» **Prompt**
Copy out all the lines of the data that hold the word "nose".

» **Dataset records**
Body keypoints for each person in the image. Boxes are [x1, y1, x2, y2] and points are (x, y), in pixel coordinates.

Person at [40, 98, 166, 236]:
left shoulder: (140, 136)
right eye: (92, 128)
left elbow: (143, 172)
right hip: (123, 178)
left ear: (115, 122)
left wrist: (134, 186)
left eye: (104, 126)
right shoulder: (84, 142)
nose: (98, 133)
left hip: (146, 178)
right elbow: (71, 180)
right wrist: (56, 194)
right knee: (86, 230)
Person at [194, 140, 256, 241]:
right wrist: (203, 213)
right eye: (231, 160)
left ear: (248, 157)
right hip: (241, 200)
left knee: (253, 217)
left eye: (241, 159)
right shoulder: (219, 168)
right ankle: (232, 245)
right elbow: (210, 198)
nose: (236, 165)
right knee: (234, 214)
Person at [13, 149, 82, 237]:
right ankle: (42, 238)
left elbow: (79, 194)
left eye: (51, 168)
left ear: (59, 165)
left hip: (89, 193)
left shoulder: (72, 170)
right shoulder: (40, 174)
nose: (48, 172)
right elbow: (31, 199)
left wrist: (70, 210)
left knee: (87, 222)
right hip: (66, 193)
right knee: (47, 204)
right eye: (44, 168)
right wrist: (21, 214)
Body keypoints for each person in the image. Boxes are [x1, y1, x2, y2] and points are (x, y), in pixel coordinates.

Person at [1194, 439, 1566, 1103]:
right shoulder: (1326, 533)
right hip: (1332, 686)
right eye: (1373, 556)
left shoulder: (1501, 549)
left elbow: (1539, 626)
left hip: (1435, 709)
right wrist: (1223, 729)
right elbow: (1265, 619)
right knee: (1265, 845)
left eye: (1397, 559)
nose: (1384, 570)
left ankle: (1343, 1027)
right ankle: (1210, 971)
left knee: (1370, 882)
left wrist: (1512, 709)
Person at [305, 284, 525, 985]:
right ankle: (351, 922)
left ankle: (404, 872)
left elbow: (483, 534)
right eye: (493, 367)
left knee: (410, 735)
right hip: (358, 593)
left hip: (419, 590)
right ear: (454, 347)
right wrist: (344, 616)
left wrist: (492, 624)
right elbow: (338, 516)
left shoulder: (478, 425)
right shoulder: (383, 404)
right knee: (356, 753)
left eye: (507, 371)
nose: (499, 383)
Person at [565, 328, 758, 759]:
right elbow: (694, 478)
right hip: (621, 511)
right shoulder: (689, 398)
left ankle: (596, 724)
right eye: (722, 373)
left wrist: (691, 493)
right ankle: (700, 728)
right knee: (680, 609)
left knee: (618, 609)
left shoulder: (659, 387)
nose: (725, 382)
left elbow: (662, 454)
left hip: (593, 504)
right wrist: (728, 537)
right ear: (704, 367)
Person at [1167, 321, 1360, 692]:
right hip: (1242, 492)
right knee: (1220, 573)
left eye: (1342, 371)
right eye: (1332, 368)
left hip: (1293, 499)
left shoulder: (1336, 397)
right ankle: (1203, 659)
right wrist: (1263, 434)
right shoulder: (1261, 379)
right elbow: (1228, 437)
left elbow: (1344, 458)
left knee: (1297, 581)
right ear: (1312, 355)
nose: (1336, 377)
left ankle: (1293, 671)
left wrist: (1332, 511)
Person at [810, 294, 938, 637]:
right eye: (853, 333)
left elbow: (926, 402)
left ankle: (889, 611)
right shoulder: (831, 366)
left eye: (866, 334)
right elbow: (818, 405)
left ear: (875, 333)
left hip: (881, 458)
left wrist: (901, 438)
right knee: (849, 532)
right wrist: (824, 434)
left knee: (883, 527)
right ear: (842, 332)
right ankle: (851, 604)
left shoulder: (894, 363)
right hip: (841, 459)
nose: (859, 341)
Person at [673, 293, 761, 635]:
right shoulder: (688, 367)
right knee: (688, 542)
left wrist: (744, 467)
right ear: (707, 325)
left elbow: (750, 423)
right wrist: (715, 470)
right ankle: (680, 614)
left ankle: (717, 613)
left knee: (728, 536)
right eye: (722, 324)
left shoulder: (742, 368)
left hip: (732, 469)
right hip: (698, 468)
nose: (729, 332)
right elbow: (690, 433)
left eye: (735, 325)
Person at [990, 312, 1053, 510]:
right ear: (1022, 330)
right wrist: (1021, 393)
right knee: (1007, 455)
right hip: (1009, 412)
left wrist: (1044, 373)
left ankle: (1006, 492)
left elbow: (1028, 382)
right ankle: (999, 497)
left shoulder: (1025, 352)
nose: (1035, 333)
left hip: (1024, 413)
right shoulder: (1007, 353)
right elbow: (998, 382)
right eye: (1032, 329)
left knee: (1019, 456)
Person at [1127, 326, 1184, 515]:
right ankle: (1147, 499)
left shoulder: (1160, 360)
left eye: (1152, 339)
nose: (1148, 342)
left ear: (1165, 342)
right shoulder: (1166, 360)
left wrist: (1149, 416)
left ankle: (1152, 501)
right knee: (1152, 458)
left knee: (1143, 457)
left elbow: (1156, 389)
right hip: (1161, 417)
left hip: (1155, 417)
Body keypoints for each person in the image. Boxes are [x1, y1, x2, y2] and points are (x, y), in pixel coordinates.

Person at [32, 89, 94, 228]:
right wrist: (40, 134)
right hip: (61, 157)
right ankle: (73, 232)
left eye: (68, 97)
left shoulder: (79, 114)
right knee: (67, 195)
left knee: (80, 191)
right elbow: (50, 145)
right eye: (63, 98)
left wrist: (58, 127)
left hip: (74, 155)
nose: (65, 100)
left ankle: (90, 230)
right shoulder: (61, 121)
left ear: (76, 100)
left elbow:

» **Answer box**
nose: (98, 133)
nose: (236, 165)
nose: (48, 172)
nose: (1384, 570)
nose: (499, 383)
nose: (725, 382)
nose: (1336, 377)
nose: (859, 341)
nose: (729, 332)
nose: (1035, 333)
nose: (1148, 342)
nose: (65, 100)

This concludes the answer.